Ее колкости не были, видно, большой неожиданностью для Ральфа. Он сплюнул и довольно добродушно проговорил:

— Я не из тех, кто ошивается при дворе, вы знаете это, сестра. — И добавил без обиняков: — Я притащил вам труп.

Но Анну трудно было ошеломить этим сообщением: служение в лазарете приучило ее ко многому. И ответ монахини был подобающим.

— Я и не думала, сэр, — сказала она, — что вы пожаловали, чтобы почитать нам любовные стихи.

Доброжелательная улыбка приятно смягчила ироничность слов.

— Да, — поддакнул ей Томас, — хорошие свежие трупы куда больше в духе нашего коронера.

Начавшуюся пикировку прервала Элинор.

— Боюсь, шутки сейчас не совсем к месту, брат Томас, — заметила она сухо. — Легкомыслие и смерть не очень совместимы, как мне кажется.

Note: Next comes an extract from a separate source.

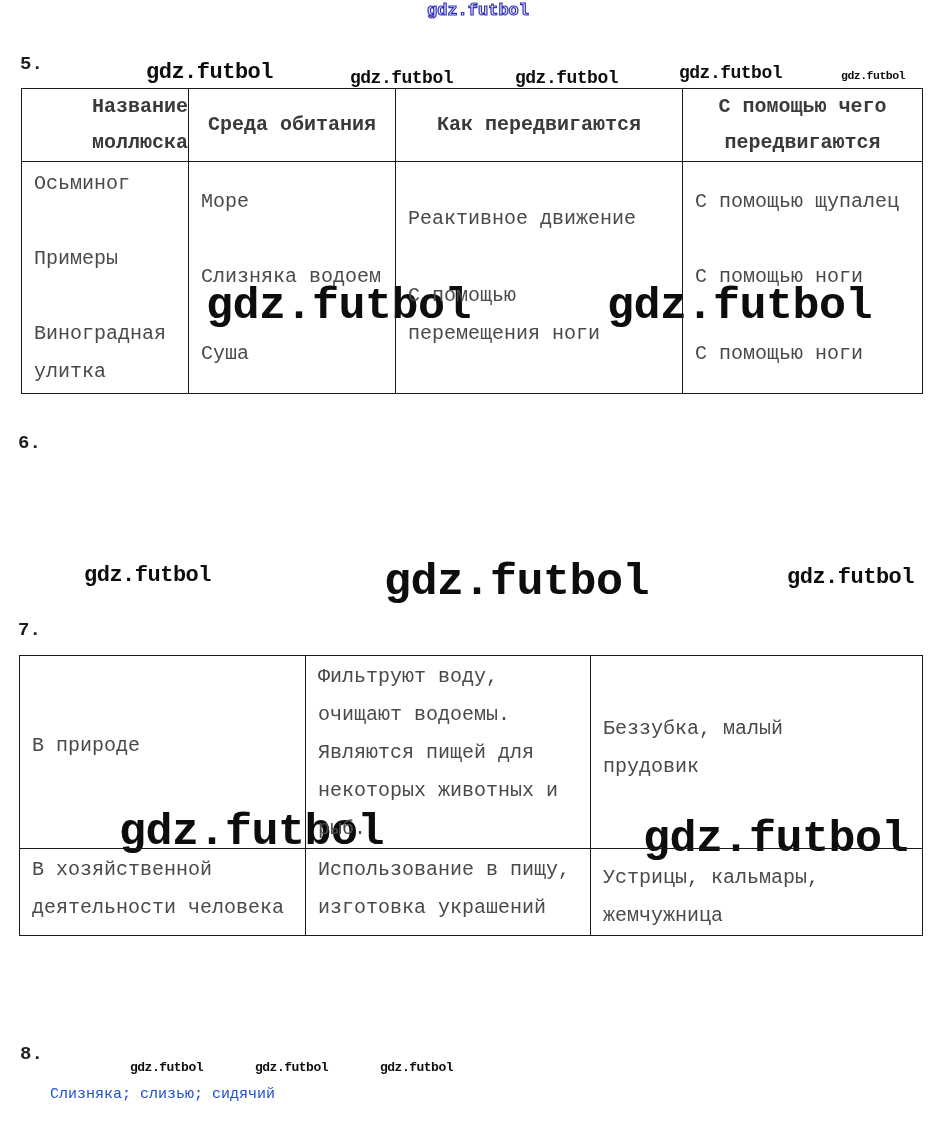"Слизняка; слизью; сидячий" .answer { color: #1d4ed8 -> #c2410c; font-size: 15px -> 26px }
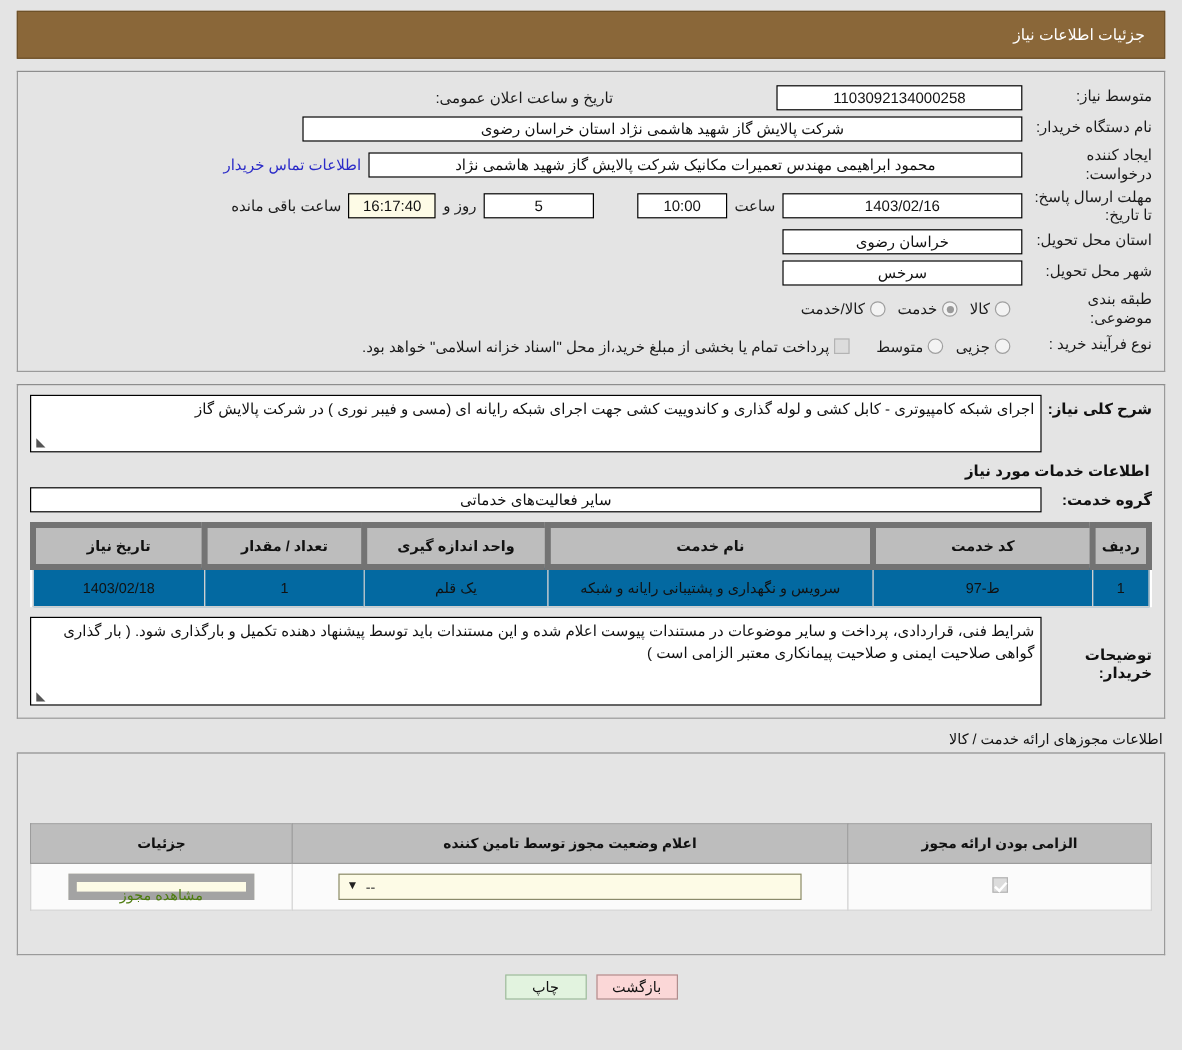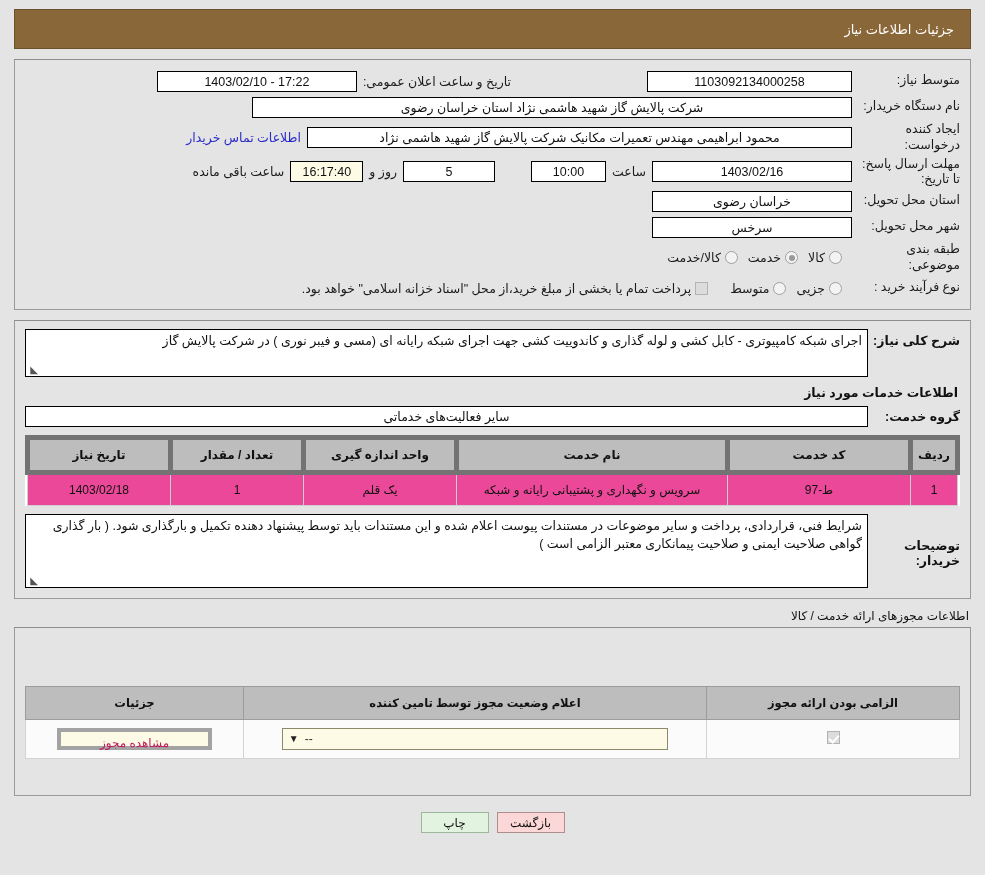"1403/02/10 - 17:22" div.fld { html: <div>1403/02/10 - 17:22</div> -> none }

Томас обиженно моргнул. Почему настоятельница адресует свое замечание только ему? Разве другие не делят с ним это осужденное ею легкомыслие?

— Прошу прощения, миледи, — сказал он с поклоном. — Сожалею, если кто-то умер, не добравшись до койки в нашем монастыре.

— Именно так и случилось, брат, — подтвердила Элинор, пропуская мимо ушей чуть заметную насмешливость в почтительном ответе. — Только умер этот человек не от болезни, а его убили. Зверски убили.

Анна побледнела. С лица Томаса сошло выражение обиды. Ральф негромко заговорил:

— Да, человека убили самым варварским способом. Это произошло в лесу неподалеку отсюда. Поэтому, чтобы избежать распространения слухов, я был вынужден привезти труп сюда.

— Господи, ну отчего на нас обрушивается столько смертей! — воскликнула в отчаянии Анна, воздевая руки, и потом истово перекрестилась. — Простите меня. Стыдно думать о собственном спокойствии, а не о несчастной душе человека, погибшего без покаяния.

— И все же вы правы, сестра, — попытался утешить ее Ральф и даже протянул руку, чтобы дотронуться до ее плеча, но не осмелился сделать это. — Монастырю много достается.

— Убитый не был местным жителем, коронер? — спросила Элинор.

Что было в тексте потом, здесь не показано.